Both Figueres and Bordoff might be a bit late to the party, but it’s nice to have them. Over the coming decades, drillers are poised to become even more whiny and reactionary than ever. As Bordoff alluded to in his piece, the possibility of peak oil demand in the early 2030s will potentially drive companies to scramble to sell the last barrel by any means necessary. 

What might seem like good news to climate advocates could soon yield an even meaner, uglier cadre of top executives. Over the weekend, The Wall Street Journal reported that the industry is having trouble attracting young talent, especially for white-collar posts. Enrollment in Petroleum Engineering programs at U.S. colleges is at its lowest point since before the shale boom, having dropped 75 percent since 2014. Where enrollment in those programs tends to track closely with oil prices, the last few years of higher prices and profits have seen that relationship dissolve. Despite the attractive salaries oil companies offer, younger graduates aren’t being swayed. Climate concerns and bleak long-term prospects mean that students are choosing other careers, forcing some schools to rebrand programs. 

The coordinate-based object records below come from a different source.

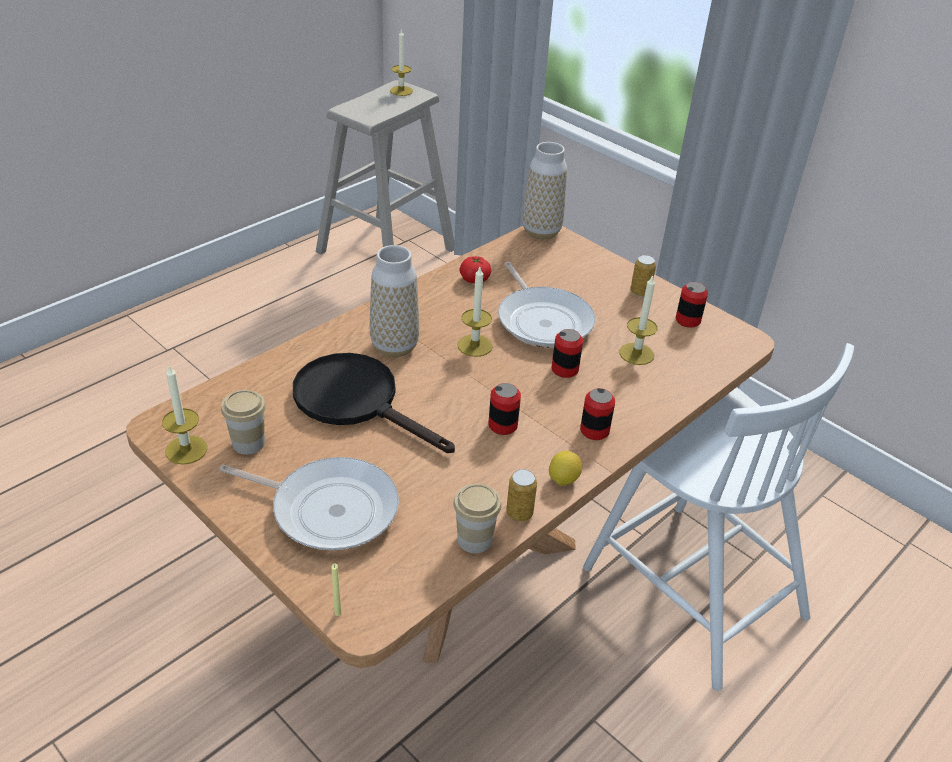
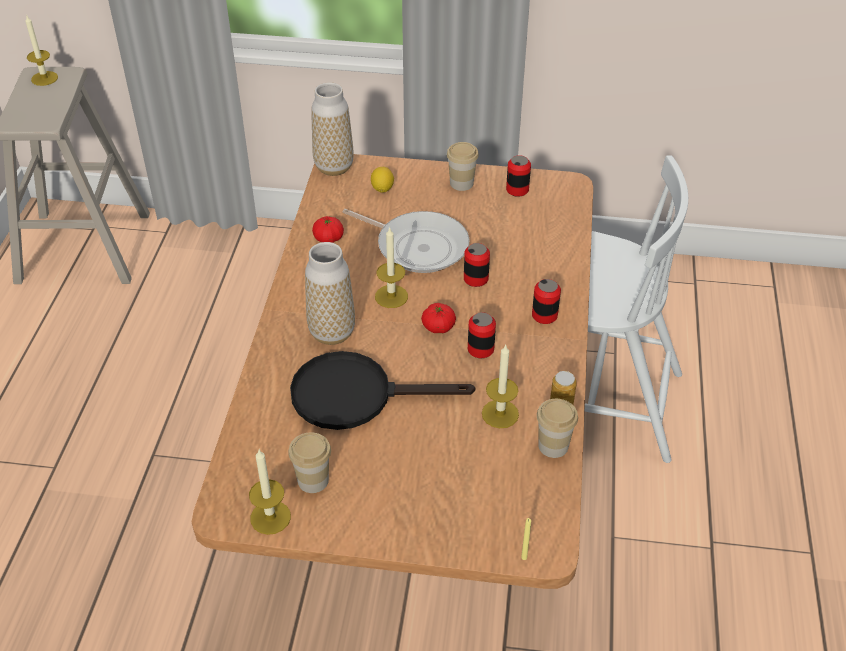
camera: 35 degrees left, 5 degrees up
(329, 509) = (432, 490): frying pan -> none
(486, 388) = (438, 327): none -> tomato
(563, 479) = (562, 365): lemon -> lemon (382, 189)
(636, 354) = (510, 237): candle -> candle (500, 414)
(640, 292) = (461, 183): can -> cup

If going into white-collar oil and gas jobs is becoming an increasingly political choice, what might that say about the people who choose to do it? A decade or two ago, going to work for Chevron or Exxon might have been just another corporate gig. Declining interest in those careers across the board may well mean that those opting to go against the grain of more climate-conscious peers are increasingly right-wing. As today’s already paranoid, reactionary top executives age out and retire, the generations that replace them could lean even harder to the right.

Regardless, there may well just not be enough money in low-carbon ventures to make it worth oil companies’ while. That’s certainly true of wind and solar: Shell CEO Wael Sawan cited low returns as the reason the company was dialing back its plans to invest more in clean energy. But it’s also not clear what margins will be in businesses where fossil fuel companies’ expertise and capital are better suited to succeed, like carbon capture and storage. Will keeping carbon dioxide underground forever be more profitable than selling oil? Can decarbonizing industrial processes with green hydrogen compete with selling liquefied natural gas to emerging market economies? 

Outgoing Financial Times energy editor Derek Brower urged readers, at the end of June, to keep expectations for oil and gas climate leadership low, suggesting drillers will give the wrong answers to the questions Bordoff and Figueres posed. “Remington was good at typewriters, but not the personal computer,” he wrote. “Why expect ExxonMobil or Saudi Aramco to lead—or even survive—a shift from their core business of digging up fossil fuels and selling them? And do you really want them to?”